[Work item]: Output only the lines from the start of the entries through the line holding "Der Blick von außen: Wie Bradley Mundt ohne". Each line must match the original exactly.

[Dataset content]:
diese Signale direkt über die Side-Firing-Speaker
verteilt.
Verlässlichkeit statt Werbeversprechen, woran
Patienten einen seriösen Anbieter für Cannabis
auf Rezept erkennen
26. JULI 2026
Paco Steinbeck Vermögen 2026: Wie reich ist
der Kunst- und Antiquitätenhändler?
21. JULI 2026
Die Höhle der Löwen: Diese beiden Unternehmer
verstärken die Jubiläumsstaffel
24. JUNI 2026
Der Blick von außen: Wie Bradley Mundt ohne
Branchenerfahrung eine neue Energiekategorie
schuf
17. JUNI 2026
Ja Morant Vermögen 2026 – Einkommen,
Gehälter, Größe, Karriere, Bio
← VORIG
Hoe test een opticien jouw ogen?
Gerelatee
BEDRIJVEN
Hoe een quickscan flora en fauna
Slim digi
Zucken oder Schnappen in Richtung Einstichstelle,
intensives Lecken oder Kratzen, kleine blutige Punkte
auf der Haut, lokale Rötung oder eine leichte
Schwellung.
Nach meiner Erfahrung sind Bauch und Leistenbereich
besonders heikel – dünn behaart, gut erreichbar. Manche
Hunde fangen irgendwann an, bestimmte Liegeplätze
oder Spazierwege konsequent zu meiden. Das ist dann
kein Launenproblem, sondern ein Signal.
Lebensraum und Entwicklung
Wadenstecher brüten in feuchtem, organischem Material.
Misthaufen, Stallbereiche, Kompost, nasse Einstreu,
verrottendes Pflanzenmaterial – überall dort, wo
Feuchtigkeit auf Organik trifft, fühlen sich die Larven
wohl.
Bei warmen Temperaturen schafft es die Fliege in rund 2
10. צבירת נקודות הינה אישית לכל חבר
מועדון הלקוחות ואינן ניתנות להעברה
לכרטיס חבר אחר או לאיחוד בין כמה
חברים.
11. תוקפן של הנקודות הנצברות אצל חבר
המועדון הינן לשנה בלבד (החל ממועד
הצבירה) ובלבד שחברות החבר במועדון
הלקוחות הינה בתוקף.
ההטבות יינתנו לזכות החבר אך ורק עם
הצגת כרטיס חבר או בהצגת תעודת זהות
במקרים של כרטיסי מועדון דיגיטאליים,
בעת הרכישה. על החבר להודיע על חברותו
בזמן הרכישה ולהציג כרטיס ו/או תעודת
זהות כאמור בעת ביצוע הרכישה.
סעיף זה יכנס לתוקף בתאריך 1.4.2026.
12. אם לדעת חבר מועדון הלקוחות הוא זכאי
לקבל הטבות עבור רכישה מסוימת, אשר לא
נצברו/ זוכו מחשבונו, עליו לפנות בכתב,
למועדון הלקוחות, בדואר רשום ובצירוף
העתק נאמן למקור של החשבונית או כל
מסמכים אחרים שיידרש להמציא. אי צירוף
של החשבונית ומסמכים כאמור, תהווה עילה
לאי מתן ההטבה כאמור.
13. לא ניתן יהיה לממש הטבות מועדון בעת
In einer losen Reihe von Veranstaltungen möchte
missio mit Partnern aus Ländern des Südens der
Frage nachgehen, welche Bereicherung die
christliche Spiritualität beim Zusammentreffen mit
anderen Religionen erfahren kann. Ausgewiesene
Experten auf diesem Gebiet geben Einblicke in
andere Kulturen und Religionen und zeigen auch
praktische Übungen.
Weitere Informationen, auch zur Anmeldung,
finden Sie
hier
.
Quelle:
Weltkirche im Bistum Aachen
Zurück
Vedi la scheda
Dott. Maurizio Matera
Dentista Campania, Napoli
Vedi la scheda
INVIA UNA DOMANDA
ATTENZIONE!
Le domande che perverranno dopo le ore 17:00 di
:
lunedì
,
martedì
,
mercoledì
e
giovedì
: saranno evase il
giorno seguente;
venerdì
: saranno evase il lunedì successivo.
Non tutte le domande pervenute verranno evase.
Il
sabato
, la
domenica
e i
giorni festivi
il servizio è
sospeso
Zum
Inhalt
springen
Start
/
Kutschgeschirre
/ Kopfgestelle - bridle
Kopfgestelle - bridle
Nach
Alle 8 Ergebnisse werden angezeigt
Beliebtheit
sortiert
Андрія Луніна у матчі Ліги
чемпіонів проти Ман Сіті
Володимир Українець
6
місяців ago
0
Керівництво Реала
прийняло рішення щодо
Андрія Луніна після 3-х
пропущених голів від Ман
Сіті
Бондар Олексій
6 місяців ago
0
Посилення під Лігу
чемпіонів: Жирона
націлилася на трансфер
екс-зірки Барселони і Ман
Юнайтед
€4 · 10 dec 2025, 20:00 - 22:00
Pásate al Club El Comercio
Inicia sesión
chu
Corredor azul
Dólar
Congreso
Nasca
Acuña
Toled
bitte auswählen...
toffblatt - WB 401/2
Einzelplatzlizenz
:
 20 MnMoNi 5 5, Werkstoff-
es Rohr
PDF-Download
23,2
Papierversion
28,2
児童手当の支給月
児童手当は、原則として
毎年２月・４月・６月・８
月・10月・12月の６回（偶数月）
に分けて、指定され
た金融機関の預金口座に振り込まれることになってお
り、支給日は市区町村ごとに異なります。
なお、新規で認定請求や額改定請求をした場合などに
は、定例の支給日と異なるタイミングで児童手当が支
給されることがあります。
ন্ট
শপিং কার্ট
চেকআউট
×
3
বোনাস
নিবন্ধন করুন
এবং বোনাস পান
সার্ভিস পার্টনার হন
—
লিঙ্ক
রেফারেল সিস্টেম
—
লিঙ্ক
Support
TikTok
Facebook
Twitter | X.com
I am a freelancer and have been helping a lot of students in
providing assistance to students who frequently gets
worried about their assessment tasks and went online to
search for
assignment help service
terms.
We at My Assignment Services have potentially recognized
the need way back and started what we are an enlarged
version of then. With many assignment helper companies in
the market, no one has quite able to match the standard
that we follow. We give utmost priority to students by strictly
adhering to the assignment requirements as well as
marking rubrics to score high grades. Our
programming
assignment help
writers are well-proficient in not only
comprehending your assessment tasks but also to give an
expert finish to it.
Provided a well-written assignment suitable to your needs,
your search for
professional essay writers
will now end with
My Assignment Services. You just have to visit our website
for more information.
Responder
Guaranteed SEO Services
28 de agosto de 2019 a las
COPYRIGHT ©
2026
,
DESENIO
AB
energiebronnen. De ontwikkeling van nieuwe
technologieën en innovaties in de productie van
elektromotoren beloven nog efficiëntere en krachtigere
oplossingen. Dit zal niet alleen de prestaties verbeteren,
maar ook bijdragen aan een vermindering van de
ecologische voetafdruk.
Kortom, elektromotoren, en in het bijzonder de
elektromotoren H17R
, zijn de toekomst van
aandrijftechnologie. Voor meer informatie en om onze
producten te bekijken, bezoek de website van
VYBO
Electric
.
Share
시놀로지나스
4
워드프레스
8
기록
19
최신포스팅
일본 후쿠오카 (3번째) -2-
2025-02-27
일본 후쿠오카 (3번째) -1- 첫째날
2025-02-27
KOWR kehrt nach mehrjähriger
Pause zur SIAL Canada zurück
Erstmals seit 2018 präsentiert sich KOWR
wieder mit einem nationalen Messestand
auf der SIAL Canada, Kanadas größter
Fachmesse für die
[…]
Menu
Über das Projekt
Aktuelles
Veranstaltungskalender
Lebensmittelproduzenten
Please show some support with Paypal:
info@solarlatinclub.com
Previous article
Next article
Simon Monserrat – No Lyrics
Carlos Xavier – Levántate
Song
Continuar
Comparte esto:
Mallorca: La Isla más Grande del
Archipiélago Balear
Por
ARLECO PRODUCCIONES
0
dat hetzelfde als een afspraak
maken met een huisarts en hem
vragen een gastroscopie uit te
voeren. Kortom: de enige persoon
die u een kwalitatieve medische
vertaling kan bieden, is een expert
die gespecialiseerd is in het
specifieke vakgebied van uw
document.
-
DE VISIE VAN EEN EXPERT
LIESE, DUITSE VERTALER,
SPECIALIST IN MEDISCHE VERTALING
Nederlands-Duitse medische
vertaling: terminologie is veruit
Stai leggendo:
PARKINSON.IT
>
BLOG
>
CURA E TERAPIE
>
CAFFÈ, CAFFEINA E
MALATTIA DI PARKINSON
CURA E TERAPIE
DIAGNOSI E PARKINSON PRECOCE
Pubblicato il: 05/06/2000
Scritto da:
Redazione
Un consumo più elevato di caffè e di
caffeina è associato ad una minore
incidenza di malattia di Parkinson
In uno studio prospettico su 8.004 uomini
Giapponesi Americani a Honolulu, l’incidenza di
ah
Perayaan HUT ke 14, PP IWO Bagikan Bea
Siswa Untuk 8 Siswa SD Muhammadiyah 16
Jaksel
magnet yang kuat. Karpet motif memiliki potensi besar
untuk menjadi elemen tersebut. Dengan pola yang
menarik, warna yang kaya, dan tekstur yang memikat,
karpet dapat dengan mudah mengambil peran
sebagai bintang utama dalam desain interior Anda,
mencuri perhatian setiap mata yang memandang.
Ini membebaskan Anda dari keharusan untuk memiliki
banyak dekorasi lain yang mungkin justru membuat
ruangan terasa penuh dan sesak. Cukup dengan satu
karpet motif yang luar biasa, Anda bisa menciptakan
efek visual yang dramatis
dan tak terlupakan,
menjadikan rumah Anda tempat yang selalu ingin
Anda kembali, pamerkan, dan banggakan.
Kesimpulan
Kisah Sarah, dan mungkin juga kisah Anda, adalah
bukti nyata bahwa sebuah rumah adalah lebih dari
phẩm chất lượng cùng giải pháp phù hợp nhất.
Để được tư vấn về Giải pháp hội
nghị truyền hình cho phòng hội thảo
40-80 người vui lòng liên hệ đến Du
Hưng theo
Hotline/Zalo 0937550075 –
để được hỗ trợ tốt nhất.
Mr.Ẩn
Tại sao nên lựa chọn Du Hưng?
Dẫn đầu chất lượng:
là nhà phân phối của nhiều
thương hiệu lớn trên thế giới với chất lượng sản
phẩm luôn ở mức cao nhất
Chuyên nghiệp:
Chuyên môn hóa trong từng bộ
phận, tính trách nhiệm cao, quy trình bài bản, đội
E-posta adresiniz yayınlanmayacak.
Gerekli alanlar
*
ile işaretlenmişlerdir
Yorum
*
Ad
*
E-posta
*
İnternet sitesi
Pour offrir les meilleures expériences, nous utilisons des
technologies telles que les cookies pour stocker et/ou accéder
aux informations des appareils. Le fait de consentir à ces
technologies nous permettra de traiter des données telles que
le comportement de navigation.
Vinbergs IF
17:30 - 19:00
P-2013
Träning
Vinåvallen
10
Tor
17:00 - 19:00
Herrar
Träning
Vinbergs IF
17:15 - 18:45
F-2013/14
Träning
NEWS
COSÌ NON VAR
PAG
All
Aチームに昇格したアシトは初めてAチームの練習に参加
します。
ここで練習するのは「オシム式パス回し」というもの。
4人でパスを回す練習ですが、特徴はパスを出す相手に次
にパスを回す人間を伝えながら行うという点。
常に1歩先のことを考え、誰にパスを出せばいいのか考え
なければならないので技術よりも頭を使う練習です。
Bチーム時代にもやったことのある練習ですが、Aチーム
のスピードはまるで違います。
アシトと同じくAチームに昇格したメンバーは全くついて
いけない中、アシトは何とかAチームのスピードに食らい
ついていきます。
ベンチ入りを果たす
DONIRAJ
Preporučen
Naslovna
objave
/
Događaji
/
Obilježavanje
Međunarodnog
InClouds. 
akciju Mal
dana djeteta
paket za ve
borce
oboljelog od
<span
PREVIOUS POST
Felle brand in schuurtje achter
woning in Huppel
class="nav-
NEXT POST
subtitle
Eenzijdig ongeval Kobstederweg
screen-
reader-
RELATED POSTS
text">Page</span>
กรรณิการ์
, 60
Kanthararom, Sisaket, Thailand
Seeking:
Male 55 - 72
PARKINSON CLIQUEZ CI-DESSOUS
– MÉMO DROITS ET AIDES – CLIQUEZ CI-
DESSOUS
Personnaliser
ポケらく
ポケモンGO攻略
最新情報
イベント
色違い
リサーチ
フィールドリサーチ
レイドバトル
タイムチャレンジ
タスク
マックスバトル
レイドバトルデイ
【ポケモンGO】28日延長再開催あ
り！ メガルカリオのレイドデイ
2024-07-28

[Answer for the task]:
diese Signale direkt über die Side-Firing-Speaker
verteilt.
Verlässlichkeit statt Werbeversprechen, woran
Patienten einen seriösen Anbieter für Cannabis
auf Rezept erkennen
26. JULI 2026
Paco Steinbeck Vermögen 2026: Wie reich ist
der Kunst- und Antiquitätenhändler?
21. JULI 2026
Die Höhle der Löwen: Diese beiden Unternehmer
verstärken die Jubiläumsstaffel
24. JUNI 2026
Der Blick von außen: Wie Bradley Mundt ohne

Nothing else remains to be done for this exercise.